Though ostensibly for research and academic use, the trove was so messy and unwieldy that it was effectively useless—until an MIT computer science professor named Leslie Kaelbling bought the data for $10,000 and handed it over to colleagues who cleaned it up, took out duplicates, organized the remaining 200,000 messages into folders, and released it into the world.
“What was weird was that the data itself was in the public domain, but we still had to pay a company for the service of giving it to us on a disk,” Kaelbling said. “After that, we just gave it away for free.”
If Enron went down for defrauding the public, the company has unwittingly repaid a small part of its debt to society through the gift of its emails.
The Enron Corpus, as the collection is known, has been used in more than 100 projects since that research team presented it to the public in 2004. As the biggest public collection of natural written language in an organizational setting, it has been used to study everything from statistics to artificial intelligence to email attachment habits. An online art project by two Brooklyn artists will send every single one of the emails to your personal inbox, a process which (depending on the frequency of emails you request) will take anywhere from seven days to seven years.
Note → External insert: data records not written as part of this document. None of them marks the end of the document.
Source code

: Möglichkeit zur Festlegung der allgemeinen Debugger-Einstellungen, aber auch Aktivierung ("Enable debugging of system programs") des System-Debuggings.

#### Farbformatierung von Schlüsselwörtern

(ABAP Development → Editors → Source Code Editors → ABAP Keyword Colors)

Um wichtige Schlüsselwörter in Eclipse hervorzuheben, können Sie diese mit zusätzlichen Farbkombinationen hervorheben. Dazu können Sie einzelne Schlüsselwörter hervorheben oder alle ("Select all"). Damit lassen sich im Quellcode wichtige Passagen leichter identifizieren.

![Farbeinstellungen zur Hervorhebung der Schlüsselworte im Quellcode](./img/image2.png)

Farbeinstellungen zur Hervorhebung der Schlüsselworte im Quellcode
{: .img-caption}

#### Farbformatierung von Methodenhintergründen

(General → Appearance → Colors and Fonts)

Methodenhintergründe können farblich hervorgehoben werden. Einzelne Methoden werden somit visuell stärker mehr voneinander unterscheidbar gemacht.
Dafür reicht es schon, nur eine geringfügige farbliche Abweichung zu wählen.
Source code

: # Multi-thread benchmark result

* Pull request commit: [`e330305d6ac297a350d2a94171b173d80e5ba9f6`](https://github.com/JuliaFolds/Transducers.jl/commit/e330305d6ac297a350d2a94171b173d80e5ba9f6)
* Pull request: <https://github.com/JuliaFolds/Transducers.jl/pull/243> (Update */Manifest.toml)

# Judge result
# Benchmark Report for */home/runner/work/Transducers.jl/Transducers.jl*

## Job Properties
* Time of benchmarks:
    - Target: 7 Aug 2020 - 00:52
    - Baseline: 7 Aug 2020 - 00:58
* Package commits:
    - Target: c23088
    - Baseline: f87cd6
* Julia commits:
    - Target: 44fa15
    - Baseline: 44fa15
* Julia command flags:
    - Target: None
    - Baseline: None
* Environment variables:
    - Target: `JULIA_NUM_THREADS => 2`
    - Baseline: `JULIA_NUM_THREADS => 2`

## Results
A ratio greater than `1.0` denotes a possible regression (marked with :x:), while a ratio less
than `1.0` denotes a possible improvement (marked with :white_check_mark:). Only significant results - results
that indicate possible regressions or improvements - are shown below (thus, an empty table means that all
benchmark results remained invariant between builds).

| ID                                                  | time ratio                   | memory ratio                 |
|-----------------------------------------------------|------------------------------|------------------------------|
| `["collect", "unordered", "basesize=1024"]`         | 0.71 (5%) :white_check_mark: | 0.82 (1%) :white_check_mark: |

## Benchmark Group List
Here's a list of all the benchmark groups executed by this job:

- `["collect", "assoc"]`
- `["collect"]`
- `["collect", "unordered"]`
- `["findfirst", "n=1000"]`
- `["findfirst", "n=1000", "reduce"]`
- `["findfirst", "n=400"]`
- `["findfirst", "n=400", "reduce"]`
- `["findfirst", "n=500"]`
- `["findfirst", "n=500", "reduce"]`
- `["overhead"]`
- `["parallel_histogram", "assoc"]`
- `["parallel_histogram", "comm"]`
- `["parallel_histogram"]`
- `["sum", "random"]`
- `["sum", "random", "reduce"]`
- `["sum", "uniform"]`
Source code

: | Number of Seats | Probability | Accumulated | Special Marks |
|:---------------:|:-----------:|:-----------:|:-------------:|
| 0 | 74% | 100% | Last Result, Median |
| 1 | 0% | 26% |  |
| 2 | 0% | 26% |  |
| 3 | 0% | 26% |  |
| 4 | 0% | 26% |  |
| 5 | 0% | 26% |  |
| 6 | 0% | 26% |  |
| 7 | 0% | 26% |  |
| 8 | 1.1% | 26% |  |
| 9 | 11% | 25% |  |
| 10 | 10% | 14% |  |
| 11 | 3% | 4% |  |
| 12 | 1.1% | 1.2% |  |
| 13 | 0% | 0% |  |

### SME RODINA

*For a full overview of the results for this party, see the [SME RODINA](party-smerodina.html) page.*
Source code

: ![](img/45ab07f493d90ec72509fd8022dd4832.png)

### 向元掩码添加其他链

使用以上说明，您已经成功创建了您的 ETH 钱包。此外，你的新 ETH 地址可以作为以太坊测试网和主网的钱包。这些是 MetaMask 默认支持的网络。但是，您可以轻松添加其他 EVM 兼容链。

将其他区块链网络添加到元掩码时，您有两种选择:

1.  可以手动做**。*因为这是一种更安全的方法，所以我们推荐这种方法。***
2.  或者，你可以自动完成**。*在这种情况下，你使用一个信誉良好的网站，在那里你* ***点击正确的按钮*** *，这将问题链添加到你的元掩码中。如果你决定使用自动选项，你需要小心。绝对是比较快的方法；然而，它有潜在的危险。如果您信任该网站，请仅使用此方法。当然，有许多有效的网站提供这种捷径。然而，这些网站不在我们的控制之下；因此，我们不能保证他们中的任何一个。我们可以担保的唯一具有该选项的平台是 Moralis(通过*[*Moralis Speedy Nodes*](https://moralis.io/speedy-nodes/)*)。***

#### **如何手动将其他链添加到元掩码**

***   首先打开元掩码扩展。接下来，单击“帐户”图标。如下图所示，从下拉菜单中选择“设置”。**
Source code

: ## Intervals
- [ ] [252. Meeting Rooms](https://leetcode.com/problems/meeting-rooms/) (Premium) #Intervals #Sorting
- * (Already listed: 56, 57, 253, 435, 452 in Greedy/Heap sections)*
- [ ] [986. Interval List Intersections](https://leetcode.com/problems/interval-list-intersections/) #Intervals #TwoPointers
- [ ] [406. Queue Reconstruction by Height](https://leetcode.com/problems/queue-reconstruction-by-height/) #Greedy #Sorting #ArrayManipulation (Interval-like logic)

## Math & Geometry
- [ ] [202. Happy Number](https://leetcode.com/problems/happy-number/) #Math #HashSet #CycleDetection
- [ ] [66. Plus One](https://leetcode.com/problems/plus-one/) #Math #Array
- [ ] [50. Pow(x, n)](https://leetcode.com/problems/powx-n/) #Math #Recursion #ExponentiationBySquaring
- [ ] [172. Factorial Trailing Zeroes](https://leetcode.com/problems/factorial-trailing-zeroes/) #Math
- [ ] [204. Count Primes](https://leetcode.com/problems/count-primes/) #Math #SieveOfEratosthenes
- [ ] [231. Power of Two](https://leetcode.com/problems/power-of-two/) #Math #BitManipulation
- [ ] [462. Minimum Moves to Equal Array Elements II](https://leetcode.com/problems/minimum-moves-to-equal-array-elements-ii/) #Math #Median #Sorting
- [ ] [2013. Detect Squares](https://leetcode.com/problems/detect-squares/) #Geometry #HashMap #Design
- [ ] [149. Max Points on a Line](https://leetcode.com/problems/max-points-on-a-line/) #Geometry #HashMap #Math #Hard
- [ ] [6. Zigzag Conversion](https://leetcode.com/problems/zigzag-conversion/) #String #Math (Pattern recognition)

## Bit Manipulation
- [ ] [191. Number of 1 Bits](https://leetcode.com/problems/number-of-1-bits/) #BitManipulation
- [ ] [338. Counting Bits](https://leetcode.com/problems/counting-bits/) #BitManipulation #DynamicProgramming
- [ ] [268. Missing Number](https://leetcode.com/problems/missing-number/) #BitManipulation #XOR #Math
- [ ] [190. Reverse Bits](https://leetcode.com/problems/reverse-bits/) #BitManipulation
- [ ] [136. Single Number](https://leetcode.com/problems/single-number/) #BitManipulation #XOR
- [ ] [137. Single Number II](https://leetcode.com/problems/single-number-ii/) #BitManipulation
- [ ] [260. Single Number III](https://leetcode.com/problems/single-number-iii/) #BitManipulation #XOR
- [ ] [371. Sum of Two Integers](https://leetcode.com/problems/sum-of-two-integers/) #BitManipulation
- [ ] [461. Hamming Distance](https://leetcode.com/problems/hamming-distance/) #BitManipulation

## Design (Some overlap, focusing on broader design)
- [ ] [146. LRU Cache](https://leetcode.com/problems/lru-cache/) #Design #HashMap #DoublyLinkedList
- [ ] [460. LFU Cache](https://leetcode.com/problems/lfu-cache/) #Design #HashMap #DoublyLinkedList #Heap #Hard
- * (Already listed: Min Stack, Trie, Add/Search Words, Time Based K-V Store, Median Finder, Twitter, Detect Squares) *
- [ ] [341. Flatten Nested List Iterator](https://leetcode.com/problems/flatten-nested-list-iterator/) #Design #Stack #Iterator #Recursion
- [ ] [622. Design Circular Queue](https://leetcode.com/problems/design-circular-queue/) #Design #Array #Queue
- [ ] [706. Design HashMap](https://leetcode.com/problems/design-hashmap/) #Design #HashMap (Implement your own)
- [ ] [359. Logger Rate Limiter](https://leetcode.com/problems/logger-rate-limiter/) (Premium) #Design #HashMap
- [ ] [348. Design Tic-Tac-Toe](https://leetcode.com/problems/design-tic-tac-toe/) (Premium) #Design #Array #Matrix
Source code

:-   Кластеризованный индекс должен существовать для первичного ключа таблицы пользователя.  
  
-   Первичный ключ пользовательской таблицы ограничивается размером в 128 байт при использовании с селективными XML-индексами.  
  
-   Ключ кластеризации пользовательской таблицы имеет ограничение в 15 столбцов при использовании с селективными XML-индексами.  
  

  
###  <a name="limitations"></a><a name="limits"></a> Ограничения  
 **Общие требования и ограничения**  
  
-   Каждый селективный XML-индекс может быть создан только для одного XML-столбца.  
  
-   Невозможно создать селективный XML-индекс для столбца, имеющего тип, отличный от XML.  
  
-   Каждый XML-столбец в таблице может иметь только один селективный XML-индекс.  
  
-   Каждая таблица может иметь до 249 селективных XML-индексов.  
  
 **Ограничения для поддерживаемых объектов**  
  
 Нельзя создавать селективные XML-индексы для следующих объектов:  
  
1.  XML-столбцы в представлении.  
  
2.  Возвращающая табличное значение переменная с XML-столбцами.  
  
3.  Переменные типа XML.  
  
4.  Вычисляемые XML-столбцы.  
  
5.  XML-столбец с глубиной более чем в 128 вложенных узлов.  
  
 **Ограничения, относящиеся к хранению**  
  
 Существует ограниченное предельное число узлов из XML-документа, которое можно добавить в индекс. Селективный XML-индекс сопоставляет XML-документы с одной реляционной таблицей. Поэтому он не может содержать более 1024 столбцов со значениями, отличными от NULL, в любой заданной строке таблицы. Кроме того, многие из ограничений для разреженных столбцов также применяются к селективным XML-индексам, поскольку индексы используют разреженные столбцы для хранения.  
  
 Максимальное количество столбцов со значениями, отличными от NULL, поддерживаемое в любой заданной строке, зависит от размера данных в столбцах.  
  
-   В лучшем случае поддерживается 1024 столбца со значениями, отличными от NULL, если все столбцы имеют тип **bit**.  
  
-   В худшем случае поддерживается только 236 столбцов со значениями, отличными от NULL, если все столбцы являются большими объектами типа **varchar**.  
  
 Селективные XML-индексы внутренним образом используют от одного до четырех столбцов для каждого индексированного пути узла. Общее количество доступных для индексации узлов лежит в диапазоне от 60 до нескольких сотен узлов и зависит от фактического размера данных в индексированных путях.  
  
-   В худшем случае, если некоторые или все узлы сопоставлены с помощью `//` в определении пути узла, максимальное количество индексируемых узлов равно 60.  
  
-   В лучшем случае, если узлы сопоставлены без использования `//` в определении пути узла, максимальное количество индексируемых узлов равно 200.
Making all this data public has had the benefit of allowing all kinds of research into corporate behavior that just wouldn’t be possible without it. The downside is that as these emails are used as training data for artificial intelligence projects – the Enron Corpus was the training set used for the prototype of Gmail’s “smart compose” feature, though not its final version – they represent a small and atypical slice of society. That’s an entry point for bias to creep into algorithms and other automated processes. I’m sure there’s plenty more to be done with and learned from the Enron Corpus. We just shouldn’t consider it to be the be-all and end-all of how people communicate.
(I found this story while doing a Google news search on Jeff Skilling following the news of his release. So credit the Enron Corpus for finding a way to spread the word about itself, too.)